**** INPUT FOR THIS TASK ****
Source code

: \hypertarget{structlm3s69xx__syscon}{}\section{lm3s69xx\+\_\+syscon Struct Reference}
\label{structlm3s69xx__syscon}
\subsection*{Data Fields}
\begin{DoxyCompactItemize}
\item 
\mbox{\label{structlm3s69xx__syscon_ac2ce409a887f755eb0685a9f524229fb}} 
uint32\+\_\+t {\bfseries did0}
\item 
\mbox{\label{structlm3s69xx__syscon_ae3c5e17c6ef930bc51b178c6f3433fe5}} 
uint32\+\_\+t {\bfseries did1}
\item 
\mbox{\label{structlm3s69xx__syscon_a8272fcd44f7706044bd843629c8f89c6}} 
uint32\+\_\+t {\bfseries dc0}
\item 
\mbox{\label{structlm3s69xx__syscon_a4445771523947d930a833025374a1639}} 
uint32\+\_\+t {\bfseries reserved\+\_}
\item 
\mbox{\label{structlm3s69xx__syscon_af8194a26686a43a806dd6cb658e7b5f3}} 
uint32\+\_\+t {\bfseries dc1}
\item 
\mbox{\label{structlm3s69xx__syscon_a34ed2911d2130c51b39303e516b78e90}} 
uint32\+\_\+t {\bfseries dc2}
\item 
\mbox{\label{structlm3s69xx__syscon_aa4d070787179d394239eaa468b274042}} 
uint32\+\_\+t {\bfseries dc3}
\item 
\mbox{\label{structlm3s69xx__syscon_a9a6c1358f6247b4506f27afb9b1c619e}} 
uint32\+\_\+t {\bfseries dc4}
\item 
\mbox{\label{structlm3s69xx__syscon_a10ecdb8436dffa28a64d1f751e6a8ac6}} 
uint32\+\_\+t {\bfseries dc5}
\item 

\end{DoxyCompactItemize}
****
=== JOB ITEM ===
The full listing above is to be retyped exactly.

=== OUTPUT OF THE TASK ===
Source code

: \hypertarget{structlm3s69xx__syscon}{}\section{lm3s69xx\+\_\+syscon Struct Reference}
\label{structlm3s69xx__syscon}
\subsection*{Data Fields}
\begin{DoxyCompactItemize}
\item 
\mbox{\label{structlm3s69xx__syscon_ac2ce409a887f755eb0685a9f524229fb}} 
uint32\+\_\+t {\bfseries did0}
\item 
\mbox{\label{structlm3s69xx__syscon_ae3c5e17c6ef930bc51b178c6f3433fe5}} 
uint32\+\_\+t {\bfseries did1}
\item 
\mbox{\label{structlm3s69xx__syscon_a8272fcd44f7706044bd843629c8f89c6}} 
uint32\+\_\+t {\bfseries dc0}
\item 
\mbox{\label{structlm3s69xx__syscon_a4445771523947d930a833025374a1639}} 
uint32\+\_\+t {\bfseries reserved\+\_}
\item 
\mbox{\label{structlm3s69xx__syscon_af8194a26686a43a806dd6cb658e7b5f3}} 
uint32\+\_\+t {\bfseries dc1}
\item 
\mbox{\label{structlm3s69xx__syscon_a34ed2911d2130c51b39303e516b78e90}} 
uint32\+\_\+t {\bfseries dc2}
\item 
\mbox{\label{structlm3s69xx__syscon_aa4d070787179d394239eaa468b274042}} 
uint32\+\_\+t {\bfseries dc3}
\item 
\mbox{\label{structlm3s69xx__syscon_a9a6c1358f6247b4506f27afb9b1c619e}} 
uint32\+\_\+t {\bfseries dc4}
\item 
\mbox{\label{structlm3s69xx__syscon_a10ecdb8436dffa28a64d1f751e6a8ac6}} 
uint32\+\_\+t {\bfseries dc5}
\item 

\end{DoxyCompactItemize}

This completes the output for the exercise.